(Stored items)
*** Block opens ***
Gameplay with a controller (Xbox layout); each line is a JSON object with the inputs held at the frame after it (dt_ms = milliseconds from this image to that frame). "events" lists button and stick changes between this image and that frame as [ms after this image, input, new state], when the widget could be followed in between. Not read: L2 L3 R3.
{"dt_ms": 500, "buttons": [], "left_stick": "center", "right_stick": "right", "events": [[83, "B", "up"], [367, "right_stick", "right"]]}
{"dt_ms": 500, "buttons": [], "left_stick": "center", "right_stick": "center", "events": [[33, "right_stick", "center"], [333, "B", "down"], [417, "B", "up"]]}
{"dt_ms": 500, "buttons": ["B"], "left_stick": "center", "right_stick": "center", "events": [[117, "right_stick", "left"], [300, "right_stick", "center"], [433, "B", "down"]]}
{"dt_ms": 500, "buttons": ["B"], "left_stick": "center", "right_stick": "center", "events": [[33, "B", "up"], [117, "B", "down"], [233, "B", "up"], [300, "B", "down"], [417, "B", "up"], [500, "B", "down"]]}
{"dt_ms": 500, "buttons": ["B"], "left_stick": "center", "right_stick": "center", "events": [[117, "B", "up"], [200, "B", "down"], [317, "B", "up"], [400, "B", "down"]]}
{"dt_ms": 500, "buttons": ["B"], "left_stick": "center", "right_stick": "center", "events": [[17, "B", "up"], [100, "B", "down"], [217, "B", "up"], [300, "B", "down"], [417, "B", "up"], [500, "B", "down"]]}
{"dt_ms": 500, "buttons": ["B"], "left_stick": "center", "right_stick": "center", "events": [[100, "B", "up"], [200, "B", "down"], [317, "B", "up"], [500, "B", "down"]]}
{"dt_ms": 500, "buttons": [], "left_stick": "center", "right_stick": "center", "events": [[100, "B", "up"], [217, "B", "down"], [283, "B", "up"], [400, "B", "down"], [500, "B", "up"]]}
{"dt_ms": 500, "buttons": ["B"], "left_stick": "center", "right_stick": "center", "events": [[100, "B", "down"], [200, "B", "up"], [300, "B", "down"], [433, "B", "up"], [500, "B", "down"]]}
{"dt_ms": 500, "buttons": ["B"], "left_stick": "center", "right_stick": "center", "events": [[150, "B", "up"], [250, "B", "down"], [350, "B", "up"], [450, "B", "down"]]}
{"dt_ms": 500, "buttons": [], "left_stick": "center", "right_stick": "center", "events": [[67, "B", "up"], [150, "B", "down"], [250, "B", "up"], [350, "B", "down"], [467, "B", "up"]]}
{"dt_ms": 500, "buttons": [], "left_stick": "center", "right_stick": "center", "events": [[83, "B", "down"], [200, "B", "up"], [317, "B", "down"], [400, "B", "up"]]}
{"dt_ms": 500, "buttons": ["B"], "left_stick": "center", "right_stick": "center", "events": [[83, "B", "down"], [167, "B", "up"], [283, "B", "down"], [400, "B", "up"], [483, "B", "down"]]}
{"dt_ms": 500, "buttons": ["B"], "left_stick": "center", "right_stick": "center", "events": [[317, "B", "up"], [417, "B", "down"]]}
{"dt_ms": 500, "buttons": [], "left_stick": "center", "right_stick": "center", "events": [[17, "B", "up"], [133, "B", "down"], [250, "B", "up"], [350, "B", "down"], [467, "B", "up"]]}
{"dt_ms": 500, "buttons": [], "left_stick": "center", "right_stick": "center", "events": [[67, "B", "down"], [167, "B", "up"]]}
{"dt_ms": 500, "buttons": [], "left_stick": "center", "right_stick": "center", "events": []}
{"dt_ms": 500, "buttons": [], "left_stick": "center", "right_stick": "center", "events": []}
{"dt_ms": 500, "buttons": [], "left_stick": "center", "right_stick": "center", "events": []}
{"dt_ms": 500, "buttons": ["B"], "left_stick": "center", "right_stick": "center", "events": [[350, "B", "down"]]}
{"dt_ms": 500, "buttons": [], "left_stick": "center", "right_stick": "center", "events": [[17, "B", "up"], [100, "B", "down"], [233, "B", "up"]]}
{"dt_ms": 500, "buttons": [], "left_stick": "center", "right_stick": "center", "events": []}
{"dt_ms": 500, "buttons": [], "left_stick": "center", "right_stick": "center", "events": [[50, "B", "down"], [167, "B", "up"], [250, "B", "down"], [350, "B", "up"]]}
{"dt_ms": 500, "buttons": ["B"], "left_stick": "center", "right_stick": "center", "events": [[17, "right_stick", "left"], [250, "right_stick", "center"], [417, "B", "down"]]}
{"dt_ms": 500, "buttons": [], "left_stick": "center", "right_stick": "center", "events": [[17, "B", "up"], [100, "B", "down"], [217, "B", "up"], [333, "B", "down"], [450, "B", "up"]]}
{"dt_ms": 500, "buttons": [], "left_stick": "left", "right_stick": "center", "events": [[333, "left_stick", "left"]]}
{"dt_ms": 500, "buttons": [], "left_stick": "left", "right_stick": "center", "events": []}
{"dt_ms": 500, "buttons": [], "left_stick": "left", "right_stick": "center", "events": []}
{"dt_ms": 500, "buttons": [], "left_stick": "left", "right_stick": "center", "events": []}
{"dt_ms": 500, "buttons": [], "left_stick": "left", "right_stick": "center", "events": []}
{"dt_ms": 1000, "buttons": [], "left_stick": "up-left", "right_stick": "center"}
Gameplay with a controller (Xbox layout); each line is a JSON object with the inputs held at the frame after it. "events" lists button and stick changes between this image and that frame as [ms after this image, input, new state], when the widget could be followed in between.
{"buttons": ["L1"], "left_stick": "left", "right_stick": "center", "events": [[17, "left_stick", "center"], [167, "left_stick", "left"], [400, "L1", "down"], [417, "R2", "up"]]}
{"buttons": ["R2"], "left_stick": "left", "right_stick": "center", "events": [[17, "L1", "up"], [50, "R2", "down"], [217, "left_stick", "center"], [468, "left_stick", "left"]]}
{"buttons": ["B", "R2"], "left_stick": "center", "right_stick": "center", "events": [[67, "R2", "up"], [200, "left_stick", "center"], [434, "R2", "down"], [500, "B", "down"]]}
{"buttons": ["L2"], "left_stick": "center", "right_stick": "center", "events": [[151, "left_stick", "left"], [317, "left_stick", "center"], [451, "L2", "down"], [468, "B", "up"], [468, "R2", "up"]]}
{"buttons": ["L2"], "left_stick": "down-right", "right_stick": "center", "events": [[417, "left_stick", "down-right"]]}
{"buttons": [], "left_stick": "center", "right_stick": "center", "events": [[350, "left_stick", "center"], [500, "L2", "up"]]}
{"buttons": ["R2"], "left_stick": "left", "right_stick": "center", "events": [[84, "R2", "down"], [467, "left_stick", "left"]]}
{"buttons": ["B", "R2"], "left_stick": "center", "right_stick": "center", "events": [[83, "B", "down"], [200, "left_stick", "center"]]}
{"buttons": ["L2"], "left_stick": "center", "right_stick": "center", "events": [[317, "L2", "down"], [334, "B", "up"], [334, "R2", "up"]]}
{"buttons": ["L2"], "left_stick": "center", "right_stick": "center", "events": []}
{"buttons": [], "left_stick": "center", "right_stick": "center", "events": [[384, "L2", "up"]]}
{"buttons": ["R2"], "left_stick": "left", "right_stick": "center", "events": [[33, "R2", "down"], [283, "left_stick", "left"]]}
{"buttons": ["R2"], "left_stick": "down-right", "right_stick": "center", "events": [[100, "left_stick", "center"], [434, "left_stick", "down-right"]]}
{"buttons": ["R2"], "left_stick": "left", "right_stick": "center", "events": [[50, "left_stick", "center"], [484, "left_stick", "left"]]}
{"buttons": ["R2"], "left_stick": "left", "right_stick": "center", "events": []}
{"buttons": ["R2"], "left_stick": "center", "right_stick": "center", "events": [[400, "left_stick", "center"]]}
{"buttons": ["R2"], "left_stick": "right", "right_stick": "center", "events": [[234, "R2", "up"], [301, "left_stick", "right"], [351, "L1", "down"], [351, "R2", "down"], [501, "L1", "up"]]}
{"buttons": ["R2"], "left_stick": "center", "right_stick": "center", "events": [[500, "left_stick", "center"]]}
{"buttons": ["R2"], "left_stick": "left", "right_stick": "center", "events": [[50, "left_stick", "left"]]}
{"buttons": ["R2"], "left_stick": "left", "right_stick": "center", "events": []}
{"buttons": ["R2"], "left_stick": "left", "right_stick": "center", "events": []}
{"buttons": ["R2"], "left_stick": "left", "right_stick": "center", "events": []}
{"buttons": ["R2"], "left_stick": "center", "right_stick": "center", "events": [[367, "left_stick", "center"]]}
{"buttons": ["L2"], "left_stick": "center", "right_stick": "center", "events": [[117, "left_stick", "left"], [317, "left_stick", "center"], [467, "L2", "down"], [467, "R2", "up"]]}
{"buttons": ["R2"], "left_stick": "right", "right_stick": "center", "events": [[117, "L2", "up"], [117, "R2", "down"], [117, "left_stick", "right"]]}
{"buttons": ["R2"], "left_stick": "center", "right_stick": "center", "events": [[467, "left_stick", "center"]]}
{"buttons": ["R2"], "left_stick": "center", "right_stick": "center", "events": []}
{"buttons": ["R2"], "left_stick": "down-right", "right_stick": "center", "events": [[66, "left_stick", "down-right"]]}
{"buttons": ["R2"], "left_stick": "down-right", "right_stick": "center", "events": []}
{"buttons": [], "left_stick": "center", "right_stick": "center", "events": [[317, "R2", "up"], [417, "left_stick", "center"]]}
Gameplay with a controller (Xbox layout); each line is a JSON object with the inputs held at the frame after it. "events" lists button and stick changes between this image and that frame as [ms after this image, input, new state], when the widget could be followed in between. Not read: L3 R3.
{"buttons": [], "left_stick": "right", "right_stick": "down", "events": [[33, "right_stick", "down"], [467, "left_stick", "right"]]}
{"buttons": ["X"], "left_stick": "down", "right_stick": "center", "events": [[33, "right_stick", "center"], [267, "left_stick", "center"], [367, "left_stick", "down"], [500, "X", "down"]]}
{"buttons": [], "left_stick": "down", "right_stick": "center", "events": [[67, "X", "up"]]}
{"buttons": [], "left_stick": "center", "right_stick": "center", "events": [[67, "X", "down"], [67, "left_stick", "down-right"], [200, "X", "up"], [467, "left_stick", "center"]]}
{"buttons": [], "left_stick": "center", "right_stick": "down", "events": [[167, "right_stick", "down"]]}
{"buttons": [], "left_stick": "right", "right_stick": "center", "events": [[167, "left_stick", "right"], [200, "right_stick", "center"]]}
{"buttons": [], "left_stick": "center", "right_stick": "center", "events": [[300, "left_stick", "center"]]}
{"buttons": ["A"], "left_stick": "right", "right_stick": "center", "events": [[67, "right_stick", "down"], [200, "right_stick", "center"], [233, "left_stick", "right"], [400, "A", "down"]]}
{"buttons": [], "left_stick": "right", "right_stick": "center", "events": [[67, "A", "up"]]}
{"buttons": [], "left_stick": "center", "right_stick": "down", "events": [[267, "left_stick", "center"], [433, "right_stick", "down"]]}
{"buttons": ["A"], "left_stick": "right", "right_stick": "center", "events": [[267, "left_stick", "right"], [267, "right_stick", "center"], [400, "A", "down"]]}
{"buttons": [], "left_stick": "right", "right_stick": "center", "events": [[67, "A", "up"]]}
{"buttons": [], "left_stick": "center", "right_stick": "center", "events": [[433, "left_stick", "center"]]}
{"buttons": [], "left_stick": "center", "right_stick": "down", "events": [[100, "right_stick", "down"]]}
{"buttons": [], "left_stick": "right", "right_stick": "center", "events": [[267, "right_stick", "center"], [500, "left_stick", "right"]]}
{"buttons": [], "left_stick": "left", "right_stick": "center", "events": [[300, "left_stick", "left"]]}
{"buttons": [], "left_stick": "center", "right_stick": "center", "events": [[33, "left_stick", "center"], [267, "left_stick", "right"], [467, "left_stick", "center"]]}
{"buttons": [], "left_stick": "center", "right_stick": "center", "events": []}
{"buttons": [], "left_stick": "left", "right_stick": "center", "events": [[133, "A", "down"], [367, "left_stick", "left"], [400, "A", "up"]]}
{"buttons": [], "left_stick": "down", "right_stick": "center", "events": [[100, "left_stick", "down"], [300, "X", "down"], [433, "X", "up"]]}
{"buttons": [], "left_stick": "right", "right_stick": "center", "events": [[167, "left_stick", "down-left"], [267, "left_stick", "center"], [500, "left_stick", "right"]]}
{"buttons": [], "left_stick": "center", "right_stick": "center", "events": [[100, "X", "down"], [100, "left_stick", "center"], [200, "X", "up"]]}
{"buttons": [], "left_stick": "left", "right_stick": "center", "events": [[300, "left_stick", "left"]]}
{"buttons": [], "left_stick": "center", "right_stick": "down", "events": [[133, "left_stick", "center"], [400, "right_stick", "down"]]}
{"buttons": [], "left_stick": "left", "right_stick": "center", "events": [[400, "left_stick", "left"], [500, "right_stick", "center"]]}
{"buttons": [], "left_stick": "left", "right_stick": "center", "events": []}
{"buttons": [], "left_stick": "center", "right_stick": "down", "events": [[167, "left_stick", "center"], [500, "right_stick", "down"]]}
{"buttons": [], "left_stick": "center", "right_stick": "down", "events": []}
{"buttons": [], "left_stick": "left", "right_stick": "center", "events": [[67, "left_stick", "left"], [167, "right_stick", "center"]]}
*** Block closes ***
- What the task asks -
Please go through the entries and show every line with the word "image".

- Result of this exercise -
Gameplay with a controller (Xbox layout); each line is a JSON object with the inputs held at the frame after it (dt_ms = milliseconds from this image to that frame). "events" lists button and stick changes between this image and that frame as [ms after this image, input, new state], when the widget could be followed in between. Not read: L2 L3 R3.
Gameplay with a controller (Xbox layout); each line is a JSON object with the inputs held at the frame after it. "events" lists button and stick changes between this image and that frame as [ms after this image, input, new state], when the widget could be followed in between.
Gameplay with a controller (Xbox layout); each line is a JSON object with the inputs held at the frame after it. "events" lists button and stick changes between this image and that frame as [ms after this image, input, new state], when the widget could be followed in between. Not read: L3 R3.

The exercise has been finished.